Setelah membuang nafas berat sang Mandor berkata
"Bisa jadi dia sudah mati. Tadi ada petugas puskesmas  singgah dan memeriksa. Katanya nadinya lemah. Badannya juga dingin. Botol minuman banyak sekali. Dia minum dari habis magrib kemarin. Kemarin ribut-ribut itu karena pada pedagang di taman cekcok dengan dia. Mereka melarang dia yang sudah mulai minum pas azan magrib. Emang buka puasa apa."
Bahtar masih mencoba mencari-cari lelaki itu dengan matanya. Ia ingin berdiri di atas kursi bus dan mengeluarkan setengah badannya dari jendela agar dapat melihat lelaki itu. Tapi kepalanya pusing bukan main.
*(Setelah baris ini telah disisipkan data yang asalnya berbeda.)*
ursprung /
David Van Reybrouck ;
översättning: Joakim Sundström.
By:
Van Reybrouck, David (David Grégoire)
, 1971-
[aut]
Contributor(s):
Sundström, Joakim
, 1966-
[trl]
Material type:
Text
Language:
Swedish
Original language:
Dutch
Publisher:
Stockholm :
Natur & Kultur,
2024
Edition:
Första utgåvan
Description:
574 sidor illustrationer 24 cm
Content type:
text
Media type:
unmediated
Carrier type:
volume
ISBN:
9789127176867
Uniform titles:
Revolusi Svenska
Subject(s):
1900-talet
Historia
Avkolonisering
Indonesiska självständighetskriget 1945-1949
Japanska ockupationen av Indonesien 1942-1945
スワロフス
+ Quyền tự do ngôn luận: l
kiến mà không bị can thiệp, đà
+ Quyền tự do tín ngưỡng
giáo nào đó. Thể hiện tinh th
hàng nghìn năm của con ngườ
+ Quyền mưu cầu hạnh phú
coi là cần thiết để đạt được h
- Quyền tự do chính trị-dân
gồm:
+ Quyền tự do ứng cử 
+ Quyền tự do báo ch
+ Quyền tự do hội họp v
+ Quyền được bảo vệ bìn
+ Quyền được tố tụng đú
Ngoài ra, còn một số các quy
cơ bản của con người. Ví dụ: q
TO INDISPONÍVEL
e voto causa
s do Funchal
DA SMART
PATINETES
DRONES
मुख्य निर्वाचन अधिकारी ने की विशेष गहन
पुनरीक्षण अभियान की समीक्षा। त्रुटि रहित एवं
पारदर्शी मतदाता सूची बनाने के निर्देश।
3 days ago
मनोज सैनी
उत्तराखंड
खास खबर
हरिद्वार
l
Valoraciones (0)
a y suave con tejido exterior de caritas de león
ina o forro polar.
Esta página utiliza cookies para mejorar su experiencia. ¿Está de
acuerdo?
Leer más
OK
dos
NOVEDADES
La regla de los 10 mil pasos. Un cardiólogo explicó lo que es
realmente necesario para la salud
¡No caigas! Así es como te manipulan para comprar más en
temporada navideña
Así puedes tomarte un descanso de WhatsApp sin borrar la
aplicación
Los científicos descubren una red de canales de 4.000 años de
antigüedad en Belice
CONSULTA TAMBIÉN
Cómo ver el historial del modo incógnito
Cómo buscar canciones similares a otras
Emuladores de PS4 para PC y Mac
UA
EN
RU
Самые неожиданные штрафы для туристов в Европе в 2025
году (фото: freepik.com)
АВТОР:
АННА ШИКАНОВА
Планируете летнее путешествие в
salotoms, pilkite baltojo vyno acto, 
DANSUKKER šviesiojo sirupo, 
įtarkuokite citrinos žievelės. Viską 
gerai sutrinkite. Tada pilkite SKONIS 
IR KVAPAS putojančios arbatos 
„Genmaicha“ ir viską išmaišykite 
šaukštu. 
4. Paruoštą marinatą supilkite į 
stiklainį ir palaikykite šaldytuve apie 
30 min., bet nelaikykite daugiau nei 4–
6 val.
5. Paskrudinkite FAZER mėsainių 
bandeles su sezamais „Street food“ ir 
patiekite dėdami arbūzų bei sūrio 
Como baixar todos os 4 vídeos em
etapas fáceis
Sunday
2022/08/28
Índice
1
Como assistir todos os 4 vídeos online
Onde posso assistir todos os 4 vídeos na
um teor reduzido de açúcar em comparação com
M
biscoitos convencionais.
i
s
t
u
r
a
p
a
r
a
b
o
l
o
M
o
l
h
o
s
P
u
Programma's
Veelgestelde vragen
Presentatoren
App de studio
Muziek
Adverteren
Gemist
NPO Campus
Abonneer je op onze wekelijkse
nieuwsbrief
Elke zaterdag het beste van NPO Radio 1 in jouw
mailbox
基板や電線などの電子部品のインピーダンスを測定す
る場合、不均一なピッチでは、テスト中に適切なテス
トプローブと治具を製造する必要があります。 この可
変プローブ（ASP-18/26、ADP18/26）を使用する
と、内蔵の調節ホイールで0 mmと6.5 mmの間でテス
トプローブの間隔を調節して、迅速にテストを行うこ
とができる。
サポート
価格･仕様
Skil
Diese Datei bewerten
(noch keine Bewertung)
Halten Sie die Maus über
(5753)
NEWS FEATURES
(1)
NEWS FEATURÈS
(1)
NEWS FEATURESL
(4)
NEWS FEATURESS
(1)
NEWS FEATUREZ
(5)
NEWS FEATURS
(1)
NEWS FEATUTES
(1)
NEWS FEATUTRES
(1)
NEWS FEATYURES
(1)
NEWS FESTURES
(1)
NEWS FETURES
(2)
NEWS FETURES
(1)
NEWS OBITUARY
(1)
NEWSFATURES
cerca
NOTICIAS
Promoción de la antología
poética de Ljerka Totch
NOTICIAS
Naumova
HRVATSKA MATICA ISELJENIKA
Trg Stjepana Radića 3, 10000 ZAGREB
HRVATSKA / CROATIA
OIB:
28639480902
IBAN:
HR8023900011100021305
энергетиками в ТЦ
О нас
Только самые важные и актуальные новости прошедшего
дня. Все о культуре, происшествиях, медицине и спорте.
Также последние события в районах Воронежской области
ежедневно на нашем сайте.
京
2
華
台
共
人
Bus melaju menembus derasnya hujan. Entah bagaimana nasib lelaki itu pikir Bahtar.
Lokasi tempat kerjanya adalah area pegunungan tinggi. Perusahaan tempatnya bekerja sedang membangun sebuah waduk. Maka jadilah area pegunungan itu sebuah dataran yang luas. Sisi-sisinya adalah tebing buatan hasil dikikis oleh alat berat. Masih ada beberapa yang perlu finishing. Bahtar termasuk yang melakukan itu.
Hujan deras sejak kemarin mengguyur lokasi itu. Air keruh kecoklatan genangannya di mana-mana.
Bus perusahaan baru berhenti. Keresek toa perusahaan diaktifkan terdengar
"Mandor paket A! Mandor paket A! Ke Kantor PT sekarang. Sekian" Suara Bos kontraktor
"Oh ya. Bajingan yang namanya Bahtar, pulang saja! Anda dipecat!"
Bahtar berdiri di bawah hujan masih memegangi kepalanya. Ia melihat si mandor menaikan penutup kepala jas hujannya sambil melihat kearahnya lalu berbalik meninggalkannya.
Orang-orang dengan pakaian putih terlihat bubar dari acara takziah itu. Tadi, yang  berceramah adalah Mubalig terkenal kabupaten. Saat berbicara mengenai larangan mengkonsumsi miras wajahnya terlihat sedih. Seorang dosen sekaligus duta kampanye anti miras juga hadir. Raut wajahnya juga sama. Entah sebagai pribadi atau karena diminta oleh pemerintah.